In the global market, retail brands such as Nike and Adidas have ventured into metaverse using NFTs, while H&M has opened digital stores where customers can access its catalogue and make purchases. In India, things around metaverse and blockchain are less noisy. E-commerce retailers are testing out their back-end based on blockchain due to its inherent nature of providing traceability and transparency in the supply chain. “Traceability is important to tell our customers that our products are ethically sourced. We can trace a product all the way back to the farm it came from,” says Gaurav Manchanda, founder & MD, The Organic World.
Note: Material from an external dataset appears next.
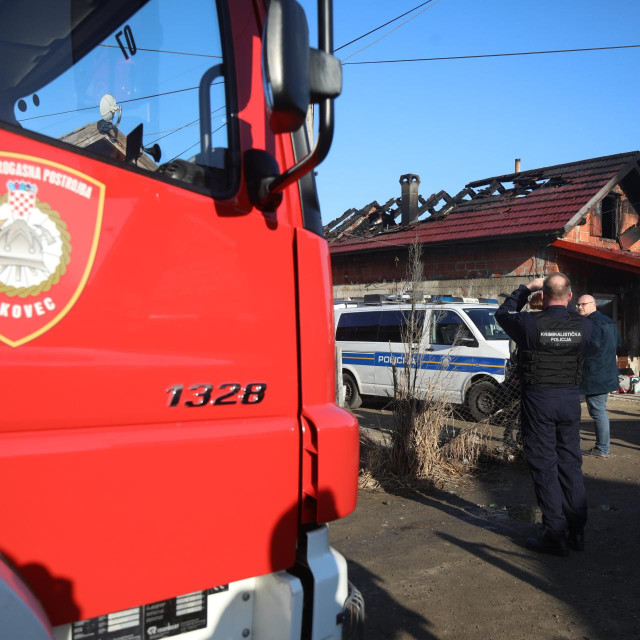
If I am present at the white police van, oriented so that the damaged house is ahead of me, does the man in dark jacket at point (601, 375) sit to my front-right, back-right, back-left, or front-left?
back-right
Manchanda also owns FC Bengaluru United, an I-league football team, and plans to sell the brand assets of the team as NFTs. “Sports and e-sports will be the biggest areas where metaverse and blockchain collide, promising a good space for community engagement and monetisation,” he says.

The other pillar, policy and governance, is where things get challenging. “Public blockchains can be challenging to regulate. There can be several networks and scams happening under our nose,” says Ganesh Vasudevan, research director, IDC Financial Insights. The government is in the process of decentralising academic certificate issuance and moving certain citizen records to blockchain networks. “The most expected route is that the Indian government will encourage permissioned blockchain and move fiat currency, the Indian rupee, to its own digital iteration, while monitoring open public chains closely,” says Vasudevan. He also flags the risk of several unregulated blockchain networks cropping up in Web 3, equivalent to that of the dark web on Web 2.
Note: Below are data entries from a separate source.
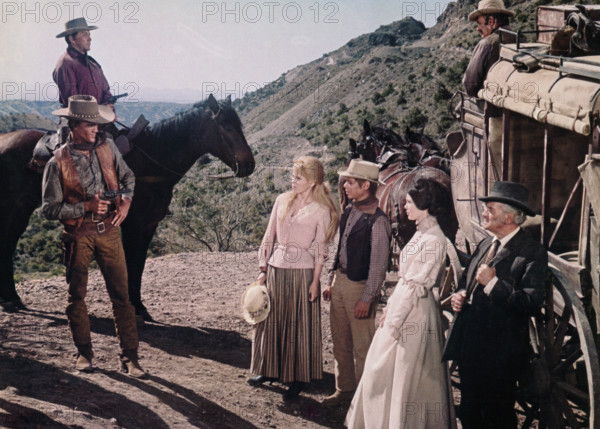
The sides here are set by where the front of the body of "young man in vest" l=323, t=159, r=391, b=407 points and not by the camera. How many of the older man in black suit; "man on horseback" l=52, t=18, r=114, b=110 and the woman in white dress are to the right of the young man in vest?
1

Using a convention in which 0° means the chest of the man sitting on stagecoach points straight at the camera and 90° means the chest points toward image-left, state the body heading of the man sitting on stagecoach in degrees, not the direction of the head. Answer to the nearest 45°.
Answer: approximately 90°

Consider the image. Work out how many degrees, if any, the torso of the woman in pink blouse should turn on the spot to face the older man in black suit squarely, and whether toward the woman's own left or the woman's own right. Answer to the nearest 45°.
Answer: approximately 90° to the woman's own left

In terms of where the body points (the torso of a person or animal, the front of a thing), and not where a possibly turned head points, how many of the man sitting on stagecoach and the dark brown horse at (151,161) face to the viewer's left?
1

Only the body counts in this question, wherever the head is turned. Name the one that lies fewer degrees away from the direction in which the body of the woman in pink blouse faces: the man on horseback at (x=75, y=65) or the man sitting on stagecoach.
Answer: the man on horseback

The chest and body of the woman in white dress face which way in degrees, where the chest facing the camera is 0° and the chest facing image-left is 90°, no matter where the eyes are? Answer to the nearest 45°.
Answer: approximately 90°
The direct interest from venture capitalists challenge the notion of decentralisation. “Large institutional investment is inevitable in Web 3 just like government regulation. Users will pay for certain operations and features to metaverse creators. When metaverse is built on blockchain, our data will be present on all the nodes on the chain, unlike now where only one entity stores its user data. That is the development, decentralisation and democratisation,” he says.